To choose you colors better, you should learn more about color theory.

Suggested positions for the other constant RGB lights: behind the subject and to the side, the same side as the flash and in front of the subject, the same side of the first RGB light and having them at different angles in front of you subject.

As always, test everything out and choose for yourself.

Last Words

Light streak and shutter drag photos can be a lot of fun. Portrait photographers don’t use this technique very often. So you can stand out by utilizing it from time to time.

Light streak portraits work best as a creative accent rather than a replacement for your normal portrait style. Once you understand the technique, experiment with different colors, movements, and lighting setups to develop a look that feels uniquely yours.

FAQ

What is shutter drag in photography?

Shutter drag is a technique that uses a slow shutter speed while firing a flash. The flash freezes the subject, while the longer exposure records ambient light and movement, allowing you to create effects like light streaks and motion blur.

What equipment do I need to create light streak portraits?

At a minimum, you’ll need a camera that allows manual exposure, an off-camera flash with a trigger, and a constant light source such as an RGB tube light or LED panel. A tripod and larger light modifiers can make the process easier but aren’t essential.

What shutter speed works best for light streak portraits?

There’s no single perfect setting, but shutter speeds between one and two seconds are a good starting point for this technique. The ideal shutter speed depends on how quickly you move the camera or light source and the type of streaks you want to create.

Should I move the camera or the light?

Both approaches work well and produce different results. Moving the camera is often easier to control, while moving the light source can create more unpredictable and experimental patterns. Try both to discover which style you prefer.

Why is my subject blurry in light streak portrait?

This usually happens because the ambient light contributes too much to the exposure or because your subject moves during the long exposure. Increasing flash power, reducing the brightness of the constant light, lowering ISO, or asking your model to stay still can all help.

Should I shoot RAW for shutter drag portraits?

Yes. RAW files preserve significantly more information than JPEGs, giving you much greater flexibility when adjusting exposure, white balance, colors, and highlights during editing.

Can I create light streak portraits outdoors?

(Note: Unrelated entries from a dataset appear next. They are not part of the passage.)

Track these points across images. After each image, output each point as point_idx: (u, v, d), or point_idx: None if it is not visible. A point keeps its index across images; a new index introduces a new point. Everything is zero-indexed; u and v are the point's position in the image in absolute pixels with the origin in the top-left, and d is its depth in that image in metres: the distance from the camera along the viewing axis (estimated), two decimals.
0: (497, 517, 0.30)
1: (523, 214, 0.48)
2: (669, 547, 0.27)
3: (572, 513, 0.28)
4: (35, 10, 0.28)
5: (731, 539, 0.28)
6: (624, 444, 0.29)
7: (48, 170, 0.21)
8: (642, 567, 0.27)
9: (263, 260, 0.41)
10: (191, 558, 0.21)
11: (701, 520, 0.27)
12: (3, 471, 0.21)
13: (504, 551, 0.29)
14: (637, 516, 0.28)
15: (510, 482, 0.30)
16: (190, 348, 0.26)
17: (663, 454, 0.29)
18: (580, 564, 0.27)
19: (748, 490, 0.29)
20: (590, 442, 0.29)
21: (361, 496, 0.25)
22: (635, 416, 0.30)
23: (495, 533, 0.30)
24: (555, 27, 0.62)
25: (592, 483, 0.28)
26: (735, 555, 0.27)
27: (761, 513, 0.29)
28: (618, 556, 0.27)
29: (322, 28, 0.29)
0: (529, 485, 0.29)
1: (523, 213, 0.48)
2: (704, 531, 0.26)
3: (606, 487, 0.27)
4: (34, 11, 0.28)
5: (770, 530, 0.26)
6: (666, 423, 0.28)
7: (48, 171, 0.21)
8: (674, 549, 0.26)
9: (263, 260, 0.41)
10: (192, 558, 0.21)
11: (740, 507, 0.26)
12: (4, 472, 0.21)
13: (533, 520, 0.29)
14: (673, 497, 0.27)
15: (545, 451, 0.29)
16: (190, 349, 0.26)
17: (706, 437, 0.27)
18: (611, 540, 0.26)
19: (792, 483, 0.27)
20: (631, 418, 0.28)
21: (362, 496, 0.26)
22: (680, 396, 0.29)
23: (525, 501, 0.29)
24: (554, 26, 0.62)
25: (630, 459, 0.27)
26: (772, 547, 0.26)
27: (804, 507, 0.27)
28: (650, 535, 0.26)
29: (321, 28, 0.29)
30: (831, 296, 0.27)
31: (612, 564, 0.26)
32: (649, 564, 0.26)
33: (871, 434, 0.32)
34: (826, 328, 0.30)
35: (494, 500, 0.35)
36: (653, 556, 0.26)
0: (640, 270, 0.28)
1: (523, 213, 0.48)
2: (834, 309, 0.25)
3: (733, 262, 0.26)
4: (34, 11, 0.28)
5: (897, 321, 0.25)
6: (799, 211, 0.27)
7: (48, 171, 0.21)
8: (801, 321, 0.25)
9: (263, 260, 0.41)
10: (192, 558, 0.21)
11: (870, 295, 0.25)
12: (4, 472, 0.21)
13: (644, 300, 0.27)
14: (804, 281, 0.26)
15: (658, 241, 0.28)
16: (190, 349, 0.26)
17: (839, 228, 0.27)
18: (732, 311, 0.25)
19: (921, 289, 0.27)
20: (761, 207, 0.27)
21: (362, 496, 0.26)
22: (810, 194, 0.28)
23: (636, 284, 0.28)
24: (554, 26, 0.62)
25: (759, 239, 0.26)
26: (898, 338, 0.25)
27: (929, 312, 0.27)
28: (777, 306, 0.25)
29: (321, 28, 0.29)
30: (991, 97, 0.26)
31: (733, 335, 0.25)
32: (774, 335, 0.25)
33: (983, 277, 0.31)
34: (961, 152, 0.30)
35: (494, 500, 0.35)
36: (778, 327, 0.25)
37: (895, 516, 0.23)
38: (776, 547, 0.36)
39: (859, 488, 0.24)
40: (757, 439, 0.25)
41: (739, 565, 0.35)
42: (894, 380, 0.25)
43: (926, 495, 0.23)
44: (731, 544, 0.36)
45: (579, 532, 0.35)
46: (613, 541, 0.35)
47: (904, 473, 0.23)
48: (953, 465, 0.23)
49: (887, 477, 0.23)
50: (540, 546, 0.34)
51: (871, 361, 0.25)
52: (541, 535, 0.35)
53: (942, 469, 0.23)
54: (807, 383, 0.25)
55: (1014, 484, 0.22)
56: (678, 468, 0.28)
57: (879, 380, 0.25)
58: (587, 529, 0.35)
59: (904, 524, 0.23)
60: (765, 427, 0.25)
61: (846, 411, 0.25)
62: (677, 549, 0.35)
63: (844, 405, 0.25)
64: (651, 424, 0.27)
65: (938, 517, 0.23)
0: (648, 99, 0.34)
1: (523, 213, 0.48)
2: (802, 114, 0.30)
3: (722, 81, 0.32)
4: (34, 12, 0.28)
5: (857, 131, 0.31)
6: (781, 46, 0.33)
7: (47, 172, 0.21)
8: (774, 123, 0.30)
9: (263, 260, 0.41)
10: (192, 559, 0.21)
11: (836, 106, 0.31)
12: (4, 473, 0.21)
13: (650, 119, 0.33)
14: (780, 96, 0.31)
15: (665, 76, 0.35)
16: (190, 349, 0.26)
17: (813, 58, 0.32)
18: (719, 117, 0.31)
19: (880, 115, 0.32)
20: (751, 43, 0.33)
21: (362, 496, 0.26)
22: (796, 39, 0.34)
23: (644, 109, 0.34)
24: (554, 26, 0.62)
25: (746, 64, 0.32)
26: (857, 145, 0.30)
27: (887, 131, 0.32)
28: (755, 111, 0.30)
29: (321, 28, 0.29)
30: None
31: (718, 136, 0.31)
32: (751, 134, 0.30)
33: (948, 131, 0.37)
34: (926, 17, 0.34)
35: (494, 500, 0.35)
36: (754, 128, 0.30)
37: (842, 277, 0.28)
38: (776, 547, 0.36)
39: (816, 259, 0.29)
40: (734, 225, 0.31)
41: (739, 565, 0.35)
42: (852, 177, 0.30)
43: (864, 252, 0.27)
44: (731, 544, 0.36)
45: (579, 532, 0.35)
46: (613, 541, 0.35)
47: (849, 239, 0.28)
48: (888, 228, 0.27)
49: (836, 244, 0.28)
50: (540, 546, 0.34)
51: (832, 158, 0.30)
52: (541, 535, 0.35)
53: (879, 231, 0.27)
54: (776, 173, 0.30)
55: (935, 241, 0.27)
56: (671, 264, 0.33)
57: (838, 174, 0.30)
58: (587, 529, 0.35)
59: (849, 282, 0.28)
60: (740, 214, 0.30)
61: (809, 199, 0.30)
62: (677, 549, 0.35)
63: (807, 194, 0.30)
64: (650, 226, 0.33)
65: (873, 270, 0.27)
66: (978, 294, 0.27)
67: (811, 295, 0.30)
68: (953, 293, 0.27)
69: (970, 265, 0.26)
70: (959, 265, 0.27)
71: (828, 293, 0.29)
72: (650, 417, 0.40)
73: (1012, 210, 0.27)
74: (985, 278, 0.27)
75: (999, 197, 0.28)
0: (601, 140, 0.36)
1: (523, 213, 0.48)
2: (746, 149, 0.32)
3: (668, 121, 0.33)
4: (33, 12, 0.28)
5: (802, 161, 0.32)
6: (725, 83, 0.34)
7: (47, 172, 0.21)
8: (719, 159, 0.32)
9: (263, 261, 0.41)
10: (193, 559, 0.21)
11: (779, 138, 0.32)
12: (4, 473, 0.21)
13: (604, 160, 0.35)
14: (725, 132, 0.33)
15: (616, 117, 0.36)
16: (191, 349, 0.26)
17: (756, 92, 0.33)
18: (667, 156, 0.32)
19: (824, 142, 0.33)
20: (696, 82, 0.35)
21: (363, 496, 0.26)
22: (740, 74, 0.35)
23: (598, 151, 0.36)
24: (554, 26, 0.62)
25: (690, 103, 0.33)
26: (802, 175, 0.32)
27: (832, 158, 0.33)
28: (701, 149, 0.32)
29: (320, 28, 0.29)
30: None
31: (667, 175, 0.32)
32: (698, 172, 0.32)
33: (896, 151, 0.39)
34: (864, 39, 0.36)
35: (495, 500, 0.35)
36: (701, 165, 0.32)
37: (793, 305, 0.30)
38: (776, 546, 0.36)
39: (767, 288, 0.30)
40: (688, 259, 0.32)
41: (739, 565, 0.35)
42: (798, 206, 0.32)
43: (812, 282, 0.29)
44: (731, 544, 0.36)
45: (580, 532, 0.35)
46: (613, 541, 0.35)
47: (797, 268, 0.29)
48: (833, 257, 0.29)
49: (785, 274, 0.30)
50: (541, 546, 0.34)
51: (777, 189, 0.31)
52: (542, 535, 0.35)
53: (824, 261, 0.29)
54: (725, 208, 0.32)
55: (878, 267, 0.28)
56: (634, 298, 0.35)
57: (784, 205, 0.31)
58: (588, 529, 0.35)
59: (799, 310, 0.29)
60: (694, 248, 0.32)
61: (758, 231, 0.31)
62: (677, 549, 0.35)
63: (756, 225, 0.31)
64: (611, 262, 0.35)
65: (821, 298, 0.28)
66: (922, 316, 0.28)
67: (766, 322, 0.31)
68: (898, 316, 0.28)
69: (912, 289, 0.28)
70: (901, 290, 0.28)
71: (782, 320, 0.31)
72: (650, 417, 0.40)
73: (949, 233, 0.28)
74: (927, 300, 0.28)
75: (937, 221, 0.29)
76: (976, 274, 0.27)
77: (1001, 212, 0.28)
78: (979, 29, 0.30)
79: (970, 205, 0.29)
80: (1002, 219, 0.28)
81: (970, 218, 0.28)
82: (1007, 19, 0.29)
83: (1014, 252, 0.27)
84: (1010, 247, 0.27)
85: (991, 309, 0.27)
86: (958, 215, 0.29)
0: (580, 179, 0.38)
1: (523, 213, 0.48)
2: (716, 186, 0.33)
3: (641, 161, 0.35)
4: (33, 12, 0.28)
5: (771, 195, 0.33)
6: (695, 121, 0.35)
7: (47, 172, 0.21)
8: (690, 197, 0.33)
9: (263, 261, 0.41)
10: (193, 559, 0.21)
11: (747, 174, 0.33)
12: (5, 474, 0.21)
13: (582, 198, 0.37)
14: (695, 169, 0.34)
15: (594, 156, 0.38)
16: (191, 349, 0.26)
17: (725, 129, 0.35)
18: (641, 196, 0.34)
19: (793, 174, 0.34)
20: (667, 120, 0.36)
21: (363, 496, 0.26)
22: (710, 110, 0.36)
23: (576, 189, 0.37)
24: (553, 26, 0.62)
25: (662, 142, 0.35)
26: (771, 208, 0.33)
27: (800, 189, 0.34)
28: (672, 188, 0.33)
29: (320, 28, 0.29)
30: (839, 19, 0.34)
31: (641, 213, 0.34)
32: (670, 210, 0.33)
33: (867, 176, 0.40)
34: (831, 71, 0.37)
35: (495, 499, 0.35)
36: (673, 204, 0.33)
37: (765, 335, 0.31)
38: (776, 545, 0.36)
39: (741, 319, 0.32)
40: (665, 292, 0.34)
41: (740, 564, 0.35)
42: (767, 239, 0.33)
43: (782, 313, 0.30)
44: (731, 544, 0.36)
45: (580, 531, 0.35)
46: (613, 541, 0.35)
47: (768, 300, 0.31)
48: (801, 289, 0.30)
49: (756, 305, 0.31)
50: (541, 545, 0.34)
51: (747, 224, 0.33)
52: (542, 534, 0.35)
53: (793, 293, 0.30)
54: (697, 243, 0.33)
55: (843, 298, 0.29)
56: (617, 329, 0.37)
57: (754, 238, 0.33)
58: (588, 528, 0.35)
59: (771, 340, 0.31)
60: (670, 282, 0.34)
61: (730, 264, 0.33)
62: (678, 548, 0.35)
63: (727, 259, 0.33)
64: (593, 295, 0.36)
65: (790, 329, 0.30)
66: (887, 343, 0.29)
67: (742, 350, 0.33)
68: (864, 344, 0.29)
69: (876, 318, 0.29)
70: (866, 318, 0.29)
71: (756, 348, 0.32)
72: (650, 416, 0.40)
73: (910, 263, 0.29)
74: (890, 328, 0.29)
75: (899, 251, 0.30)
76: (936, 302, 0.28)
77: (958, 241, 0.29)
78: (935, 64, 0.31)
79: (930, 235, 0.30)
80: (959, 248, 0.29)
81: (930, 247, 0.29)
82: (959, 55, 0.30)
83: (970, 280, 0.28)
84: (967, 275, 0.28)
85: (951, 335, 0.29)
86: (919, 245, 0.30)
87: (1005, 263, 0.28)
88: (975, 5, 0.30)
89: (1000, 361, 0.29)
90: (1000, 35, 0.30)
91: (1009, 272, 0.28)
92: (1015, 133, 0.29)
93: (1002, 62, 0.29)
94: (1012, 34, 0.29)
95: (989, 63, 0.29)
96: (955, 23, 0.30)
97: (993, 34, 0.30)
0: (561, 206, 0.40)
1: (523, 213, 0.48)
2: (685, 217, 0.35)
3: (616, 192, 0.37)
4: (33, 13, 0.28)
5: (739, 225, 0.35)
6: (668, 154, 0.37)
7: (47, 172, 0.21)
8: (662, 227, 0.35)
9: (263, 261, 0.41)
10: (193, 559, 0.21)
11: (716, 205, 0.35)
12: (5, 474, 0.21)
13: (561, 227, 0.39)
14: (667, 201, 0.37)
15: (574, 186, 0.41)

Absolutely. While a controlled studio makes the process easier, colorful street lights, signs, and other ambient light sources can produce excellent results outdoors, especially after sunset.

Is this technique suitable for client work?

It depends on the client and the purpose of the shoot. Light streak portraits work well as creative additions to a portrait session, but they usually shouldn’t replace traditional portraits unless the client specifically wants that style.